— AIM —
Can you retype, word for word, everything from the start of the items down to the line containing "h=2 m=29 s=6", with both of those ends included?

Stored entries:
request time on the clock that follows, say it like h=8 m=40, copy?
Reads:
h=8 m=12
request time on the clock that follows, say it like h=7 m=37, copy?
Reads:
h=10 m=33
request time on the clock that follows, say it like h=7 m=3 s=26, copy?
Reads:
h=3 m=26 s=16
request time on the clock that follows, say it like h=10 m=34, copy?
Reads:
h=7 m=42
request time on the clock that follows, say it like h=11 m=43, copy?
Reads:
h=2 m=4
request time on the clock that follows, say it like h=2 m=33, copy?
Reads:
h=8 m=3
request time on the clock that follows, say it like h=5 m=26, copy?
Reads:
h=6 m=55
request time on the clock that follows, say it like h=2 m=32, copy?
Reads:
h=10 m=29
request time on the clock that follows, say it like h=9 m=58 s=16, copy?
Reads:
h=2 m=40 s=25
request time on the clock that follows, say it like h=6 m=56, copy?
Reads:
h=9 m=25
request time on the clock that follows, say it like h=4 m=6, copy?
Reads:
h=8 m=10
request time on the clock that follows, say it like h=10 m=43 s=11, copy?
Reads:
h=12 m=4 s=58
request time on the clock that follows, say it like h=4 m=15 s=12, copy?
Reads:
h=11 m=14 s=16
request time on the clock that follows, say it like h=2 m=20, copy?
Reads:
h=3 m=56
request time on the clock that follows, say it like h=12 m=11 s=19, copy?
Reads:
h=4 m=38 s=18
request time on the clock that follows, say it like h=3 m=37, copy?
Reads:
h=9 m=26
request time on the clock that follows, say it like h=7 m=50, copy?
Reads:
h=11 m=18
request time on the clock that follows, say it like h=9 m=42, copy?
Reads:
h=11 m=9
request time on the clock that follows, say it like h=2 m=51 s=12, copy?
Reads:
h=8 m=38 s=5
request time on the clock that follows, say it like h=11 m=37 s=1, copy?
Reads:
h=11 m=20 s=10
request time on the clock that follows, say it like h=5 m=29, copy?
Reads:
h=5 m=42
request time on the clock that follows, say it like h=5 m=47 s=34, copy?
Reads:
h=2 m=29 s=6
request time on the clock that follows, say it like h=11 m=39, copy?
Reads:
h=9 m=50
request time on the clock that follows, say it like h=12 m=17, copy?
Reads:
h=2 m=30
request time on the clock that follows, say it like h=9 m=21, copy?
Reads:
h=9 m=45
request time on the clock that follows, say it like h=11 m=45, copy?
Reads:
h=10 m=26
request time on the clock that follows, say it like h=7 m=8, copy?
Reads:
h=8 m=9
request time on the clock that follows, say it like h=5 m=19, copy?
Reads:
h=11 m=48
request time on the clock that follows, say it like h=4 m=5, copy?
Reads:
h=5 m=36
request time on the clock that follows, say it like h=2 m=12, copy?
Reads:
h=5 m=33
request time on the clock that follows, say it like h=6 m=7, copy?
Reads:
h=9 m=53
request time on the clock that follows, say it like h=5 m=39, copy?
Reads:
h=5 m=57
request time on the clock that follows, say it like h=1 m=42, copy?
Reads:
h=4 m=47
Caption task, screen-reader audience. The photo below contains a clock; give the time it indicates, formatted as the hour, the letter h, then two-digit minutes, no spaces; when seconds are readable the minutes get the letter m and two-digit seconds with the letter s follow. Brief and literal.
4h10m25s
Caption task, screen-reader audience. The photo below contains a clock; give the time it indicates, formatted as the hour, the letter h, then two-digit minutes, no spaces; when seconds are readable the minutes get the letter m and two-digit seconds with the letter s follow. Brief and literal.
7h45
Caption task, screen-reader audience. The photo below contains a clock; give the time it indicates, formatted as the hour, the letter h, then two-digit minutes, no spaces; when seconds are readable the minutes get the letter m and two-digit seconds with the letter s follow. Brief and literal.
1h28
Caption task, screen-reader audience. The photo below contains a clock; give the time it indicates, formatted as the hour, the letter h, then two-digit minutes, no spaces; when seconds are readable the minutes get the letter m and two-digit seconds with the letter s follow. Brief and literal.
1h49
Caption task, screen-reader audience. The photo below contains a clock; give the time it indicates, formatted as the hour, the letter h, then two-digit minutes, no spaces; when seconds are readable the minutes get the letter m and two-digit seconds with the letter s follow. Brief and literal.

— EXERCISE ANSWER —
request time on the clock that follows, say it like h=8 m=40, copy?
Reads:
h=8 m=12
request time on the clock that follows, say it like h=7 m=37, copy?
Reads:
h=10 m=33
request time on the clock that follows, say it like h=7 m=3 s=26, copy?
Reads:
h=3 m=26 s=16
request time on the clock that follows, say it like h=10 m=34, copy?
Reads:
h=7 m=42
request time on the clock that follows, say it like h=11 m=43, copy?
Reads:
h=2 m=4
request time on the clock that follows, say it like h=2 m=33, copy?
Reads:
h=8 m=3
request time on the clock that follows, say it like h=5 m=26, copy?
Reads:
h=6 m=55
request time on the clock that follows, say it like h=2 m=32, copy?
Reads:
h=10 m=29
request time on the clock that follows, say it like h=9 m=58 s=16, copy?
Reads:
h=2 m=40 s=25
request time on the clock that follows, say it like h=6 m=56, copy?
Reads:
h=9 m=25
request time on the clock that follows, say it like h=4 m=6, copy?
Reads:
h=8 m=10
request time on the clock that follows, say it like h=10 m=43 s=11, copy?
Reads:
h=12 m=4 s=58
request time on the clock that follows, say it like h=4 m=15 s=12, copy?
Reads:
h=11 m=14 s=16
request time on the clock that follows, say it like h=2 m=20, copy?
Reads:
h=3 m=56
request time on the clock that follows, say it like h=12 m=11 s=19, copy?
Reads:
h=4 m=38 s=18
request time on the clock that follows, say it like h=3 m=37, copy?
Reads:
h=9 m=26
request time on the clock that follows, say it like h=7 m=50, copy?
Reads:
h=11 m=18
request time on the clock that follows, say it like h=9 m=42, copy?
Reads:
h=11 m=9
request time on the clock that follows, say it like h=2 m=51 s=12, copy?
Reads:
h=8 m=38 s=5
request time on the clock that follows, say it like h=11 m=37 s=1, copy?
Reads:
h=11 m=20 s=10
request time on the clock that follows, say it like h=5 m=29, copy?
Reads:
h=5 m=42
request time on the clock that follows, say it like h=5 m=47 s=34, copy?
Reads:
h=2 m=29 s=6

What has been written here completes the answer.